= Travellers' Lane =

Tourist site in Port Louis, Mauritius

Travellers' Lane is a site located in the Jardin des Compagnies, an ancient French colonial garden, in Port Louis, Mauritius.

== History ==

It was created in 2010, during the Bicentenary Celebrations of the Battle of Grand Port; the only naval battle won by Napoleon. Port Louis took part in those celebrations. This part of the garden, adjoining the Majestic movie theatre, was to host a planisphere in honour of Al Idrissi, a famous cartographer of Roger II of Sicily and the only one known in the world.

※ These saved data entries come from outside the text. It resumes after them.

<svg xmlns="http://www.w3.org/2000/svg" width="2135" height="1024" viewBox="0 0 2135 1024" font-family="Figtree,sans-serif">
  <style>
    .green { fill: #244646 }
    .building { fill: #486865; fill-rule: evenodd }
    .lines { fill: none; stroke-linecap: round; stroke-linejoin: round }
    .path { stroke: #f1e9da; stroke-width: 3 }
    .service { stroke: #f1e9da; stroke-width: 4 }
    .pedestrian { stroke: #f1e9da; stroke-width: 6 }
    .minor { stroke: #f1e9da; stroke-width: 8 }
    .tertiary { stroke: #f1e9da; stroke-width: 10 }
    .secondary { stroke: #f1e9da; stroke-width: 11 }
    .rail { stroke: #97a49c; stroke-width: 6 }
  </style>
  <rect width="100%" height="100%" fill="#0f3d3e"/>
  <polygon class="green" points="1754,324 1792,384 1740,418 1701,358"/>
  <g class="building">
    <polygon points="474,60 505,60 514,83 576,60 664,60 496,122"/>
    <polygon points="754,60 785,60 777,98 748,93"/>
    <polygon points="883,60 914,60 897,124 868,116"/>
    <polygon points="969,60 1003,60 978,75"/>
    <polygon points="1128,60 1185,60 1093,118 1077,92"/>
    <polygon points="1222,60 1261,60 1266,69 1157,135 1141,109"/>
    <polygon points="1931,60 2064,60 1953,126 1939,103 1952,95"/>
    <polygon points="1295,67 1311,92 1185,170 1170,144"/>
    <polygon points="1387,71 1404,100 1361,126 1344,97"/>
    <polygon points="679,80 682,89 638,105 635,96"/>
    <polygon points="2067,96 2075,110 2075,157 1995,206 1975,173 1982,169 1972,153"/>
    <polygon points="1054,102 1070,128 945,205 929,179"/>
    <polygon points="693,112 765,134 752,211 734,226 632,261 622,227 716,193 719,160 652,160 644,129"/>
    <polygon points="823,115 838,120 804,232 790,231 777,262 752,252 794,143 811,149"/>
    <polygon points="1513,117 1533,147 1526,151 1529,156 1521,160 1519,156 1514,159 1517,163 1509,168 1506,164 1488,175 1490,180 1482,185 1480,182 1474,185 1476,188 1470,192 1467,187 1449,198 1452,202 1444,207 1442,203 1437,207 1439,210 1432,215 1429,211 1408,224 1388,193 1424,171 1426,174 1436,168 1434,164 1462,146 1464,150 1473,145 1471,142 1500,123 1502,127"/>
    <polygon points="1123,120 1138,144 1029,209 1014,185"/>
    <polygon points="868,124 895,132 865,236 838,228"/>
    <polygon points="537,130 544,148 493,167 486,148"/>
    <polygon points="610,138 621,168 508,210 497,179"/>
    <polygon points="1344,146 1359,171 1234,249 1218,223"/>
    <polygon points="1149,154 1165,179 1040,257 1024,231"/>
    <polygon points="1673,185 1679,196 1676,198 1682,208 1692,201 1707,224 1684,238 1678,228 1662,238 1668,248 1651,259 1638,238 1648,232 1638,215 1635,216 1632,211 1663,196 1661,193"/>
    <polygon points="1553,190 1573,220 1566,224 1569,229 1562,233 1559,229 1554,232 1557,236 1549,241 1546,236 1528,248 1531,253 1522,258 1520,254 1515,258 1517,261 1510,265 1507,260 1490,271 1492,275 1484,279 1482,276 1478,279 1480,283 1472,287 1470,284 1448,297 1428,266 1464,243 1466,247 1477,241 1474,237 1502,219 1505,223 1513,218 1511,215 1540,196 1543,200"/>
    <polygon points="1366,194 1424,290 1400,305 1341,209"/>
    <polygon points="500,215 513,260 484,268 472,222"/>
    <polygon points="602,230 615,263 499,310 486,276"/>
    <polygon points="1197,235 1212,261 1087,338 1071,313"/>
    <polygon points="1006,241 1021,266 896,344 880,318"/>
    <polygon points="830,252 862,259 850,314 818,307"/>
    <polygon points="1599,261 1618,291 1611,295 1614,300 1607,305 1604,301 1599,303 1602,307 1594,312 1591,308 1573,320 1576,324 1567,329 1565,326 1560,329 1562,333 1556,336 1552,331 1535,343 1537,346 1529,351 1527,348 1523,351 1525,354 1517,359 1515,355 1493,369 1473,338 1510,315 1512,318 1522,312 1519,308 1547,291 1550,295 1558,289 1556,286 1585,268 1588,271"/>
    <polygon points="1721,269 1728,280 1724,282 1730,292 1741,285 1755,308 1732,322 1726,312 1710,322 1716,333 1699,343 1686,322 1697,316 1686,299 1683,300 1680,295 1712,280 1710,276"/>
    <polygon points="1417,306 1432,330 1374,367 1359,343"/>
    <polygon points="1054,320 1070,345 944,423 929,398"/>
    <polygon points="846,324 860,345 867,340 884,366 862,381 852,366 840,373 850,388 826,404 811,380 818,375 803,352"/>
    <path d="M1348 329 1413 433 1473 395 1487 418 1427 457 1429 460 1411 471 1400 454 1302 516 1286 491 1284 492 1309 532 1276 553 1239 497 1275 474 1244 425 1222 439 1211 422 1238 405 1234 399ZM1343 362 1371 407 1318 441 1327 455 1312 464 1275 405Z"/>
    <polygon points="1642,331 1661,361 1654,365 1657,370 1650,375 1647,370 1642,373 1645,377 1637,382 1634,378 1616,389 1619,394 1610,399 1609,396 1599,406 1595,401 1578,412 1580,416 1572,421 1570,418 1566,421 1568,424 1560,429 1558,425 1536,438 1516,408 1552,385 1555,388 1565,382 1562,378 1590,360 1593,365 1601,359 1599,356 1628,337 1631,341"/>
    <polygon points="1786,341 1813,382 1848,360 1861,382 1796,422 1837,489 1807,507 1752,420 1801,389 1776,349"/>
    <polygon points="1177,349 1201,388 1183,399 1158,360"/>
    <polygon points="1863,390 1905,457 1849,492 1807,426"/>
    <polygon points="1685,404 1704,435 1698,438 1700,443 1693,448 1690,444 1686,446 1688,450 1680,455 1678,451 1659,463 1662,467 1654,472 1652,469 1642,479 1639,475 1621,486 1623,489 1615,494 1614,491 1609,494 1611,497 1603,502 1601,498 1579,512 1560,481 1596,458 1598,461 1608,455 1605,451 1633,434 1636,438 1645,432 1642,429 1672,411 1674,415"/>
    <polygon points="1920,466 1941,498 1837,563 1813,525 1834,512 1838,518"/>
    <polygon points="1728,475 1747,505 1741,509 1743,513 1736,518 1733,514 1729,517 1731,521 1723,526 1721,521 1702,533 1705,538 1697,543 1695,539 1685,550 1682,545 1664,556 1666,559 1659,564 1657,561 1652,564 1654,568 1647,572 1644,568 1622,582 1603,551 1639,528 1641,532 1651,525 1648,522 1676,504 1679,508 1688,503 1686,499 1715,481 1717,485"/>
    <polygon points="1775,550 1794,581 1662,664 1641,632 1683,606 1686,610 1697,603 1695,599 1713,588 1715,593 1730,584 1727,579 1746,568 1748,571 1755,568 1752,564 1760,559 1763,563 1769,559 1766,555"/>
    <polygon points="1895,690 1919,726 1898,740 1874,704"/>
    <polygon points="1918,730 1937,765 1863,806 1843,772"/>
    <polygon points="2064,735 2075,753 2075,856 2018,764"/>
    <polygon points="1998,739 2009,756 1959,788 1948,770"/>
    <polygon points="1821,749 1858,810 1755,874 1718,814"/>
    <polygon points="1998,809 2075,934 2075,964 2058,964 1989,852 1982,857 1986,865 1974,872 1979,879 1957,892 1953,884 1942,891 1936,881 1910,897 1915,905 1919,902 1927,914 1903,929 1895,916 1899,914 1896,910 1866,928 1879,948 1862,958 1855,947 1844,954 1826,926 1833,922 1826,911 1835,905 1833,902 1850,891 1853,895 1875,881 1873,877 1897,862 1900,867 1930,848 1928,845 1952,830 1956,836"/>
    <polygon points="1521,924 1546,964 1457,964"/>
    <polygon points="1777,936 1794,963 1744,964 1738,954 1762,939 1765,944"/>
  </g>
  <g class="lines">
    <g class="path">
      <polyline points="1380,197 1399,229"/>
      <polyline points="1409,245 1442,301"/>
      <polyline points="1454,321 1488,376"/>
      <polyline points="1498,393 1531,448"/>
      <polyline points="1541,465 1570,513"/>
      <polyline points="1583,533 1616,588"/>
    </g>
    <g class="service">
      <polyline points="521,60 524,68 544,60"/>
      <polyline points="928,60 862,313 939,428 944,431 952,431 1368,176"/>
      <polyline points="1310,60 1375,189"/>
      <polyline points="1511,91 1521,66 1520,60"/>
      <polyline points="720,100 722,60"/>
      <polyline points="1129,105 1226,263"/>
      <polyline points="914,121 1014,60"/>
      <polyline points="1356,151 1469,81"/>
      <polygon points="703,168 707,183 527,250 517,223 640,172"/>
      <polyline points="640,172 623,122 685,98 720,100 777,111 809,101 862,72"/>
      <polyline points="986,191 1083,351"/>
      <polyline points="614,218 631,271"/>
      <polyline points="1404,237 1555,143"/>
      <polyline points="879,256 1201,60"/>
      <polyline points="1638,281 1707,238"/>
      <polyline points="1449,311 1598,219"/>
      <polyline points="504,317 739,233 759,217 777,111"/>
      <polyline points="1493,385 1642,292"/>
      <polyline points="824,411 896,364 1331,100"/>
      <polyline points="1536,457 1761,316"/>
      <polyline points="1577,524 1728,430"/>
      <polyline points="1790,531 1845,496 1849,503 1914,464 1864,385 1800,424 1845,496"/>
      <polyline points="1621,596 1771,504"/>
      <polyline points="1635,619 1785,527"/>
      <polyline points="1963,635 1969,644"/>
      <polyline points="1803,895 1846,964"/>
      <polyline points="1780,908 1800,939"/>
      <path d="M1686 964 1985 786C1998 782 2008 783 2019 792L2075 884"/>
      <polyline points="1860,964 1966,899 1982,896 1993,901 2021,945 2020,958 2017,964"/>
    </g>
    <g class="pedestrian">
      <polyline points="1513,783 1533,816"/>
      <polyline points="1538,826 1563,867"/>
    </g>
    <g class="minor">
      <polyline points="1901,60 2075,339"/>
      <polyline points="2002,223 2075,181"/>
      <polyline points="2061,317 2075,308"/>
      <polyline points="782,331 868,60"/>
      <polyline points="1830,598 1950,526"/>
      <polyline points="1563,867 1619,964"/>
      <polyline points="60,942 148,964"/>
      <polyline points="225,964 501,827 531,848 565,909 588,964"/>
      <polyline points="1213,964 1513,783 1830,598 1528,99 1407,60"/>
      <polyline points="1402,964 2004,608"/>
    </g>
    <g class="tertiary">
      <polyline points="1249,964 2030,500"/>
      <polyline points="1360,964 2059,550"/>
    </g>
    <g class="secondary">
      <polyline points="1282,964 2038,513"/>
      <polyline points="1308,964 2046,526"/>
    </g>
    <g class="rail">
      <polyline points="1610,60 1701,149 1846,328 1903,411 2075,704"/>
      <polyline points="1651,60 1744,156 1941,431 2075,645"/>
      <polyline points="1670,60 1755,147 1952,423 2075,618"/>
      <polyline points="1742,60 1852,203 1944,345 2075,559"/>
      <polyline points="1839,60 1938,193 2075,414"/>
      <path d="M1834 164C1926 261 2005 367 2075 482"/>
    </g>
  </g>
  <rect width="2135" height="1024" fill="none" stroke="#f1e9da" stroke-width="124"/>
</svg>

Poet, travel-writer and semiologist Khal Torabully, a native of the capital, was requested to devise a permanent event in this corner of Jardin des Compagnies.

Weeks later, he aligned quotations of travelers such as Ibn Masudi, Marco Polo, Ibn Khodadbeh, Ahmad bin Majid, Joao de Barros and Camoens. More than 20 testimonies were displayed on plaques, along two alleys and a fountain with an original dolphin sculpture, made by Bungshee, who was also commissioned to make the Al Idrissi planisphere.

A stamp celebrating Al Idrissi's contributions was released by the Mauritian Post Office. Travellers' Lane was unveiled during an official ceremony with Navin Ramgoolam, the former Prime Minister, and Mrs. Ameenah Gurib-Fakim, the present Mauritian President.